[saga-rg] exceptions...
Andre Merzky
andre at merzky.net
Mon Feb 20 03:41:33 CST 2006
Hi Pascal,
thanks for the feedback! :-)
Cheers, Andre.
Quoting [Pascal Kleijer] (Feb 20 2006):
> Date: Mon, 20 Feb 2006 09:09:01 +0900
> From: Pascal Kleijer <k-pasukaru at ap.jp.nec.com>
> To: Andre Merzky <andre at merzky.net>
> CC: SAGA RG <saga-rg at ggf.org>
> Subject: Re: [saga-rg] exceptions...
>
> Hello all,
>
> Just to support Andre and Hartmut!
>
> > - if an exception is fatal or not depends on the use case
> > ("Can't suspend job" - fatal or not?)
>
> Exact. The API can in most cases not decide what it is. I have cases
> where I consider a same exception as an internal signal and in order
> cases I throw it upwards to the application.

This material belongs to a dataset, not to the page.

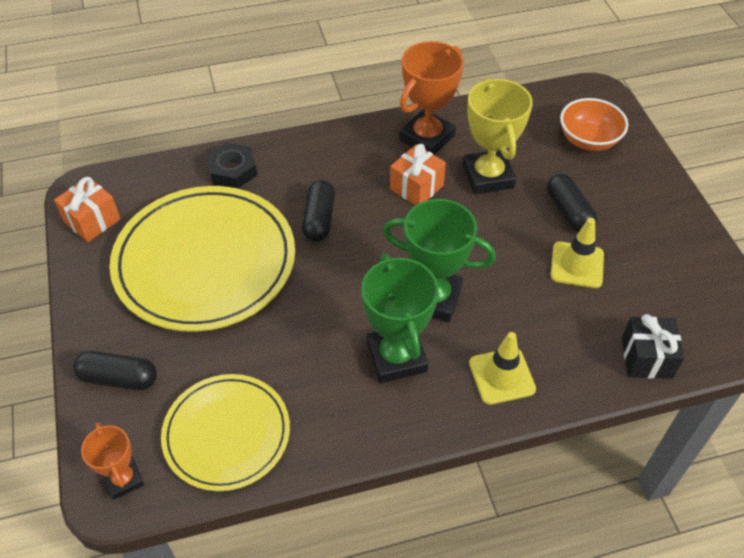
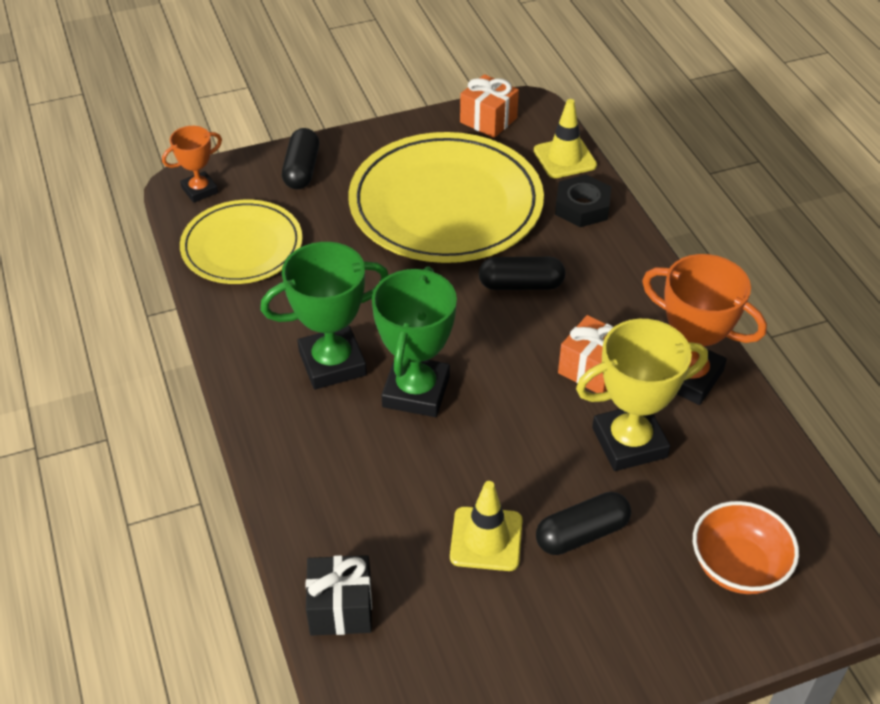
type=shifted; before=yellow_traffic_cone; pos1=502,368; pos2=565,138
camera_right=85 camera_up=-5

Unless you can clearly
> identify "fatal" and eventually handle it, you should expose the problem
> to the application.
>
>
>
> > - a non-fatal backend exception could be recovered from by
> > the saga implementation, and would hence not reach the
> > application - so we don't need it. If we can't recover,
> > it might well be fatal.
>
> Yes, if the API can do nothing or don't know how to handle it, throw it
> upward. Their might be cases where the SAGA implementation differs. For
> example, if one implementation has disconnection recovery implemented
> and another not, one might mute and recover from the exception when the
> other will throw it.
>
>
>
> > - obviously bad things like 'not enough memory' don't need
> > to be put into saga exceptions - have nothing to do with
> > saga semantics.
>
> Right, not in the API scope. In Java they are not even Exceptions but
> Errors (Fatal) and they are unchecked. You can trap them and eventually
> handle them, but in most cases it is hard to recover from them.
>
>
>
> >So, I/we _think_ the agreement was to have only one simple
> >saga::exception class which gets thrown whenever something
> >happens which violates the semantic contract of a saga call.
>
> The different implementation can always sub-class them to provide better
> exception semantic. A single saga::exception class is more then enough.
>
> Anyway you have my support on this.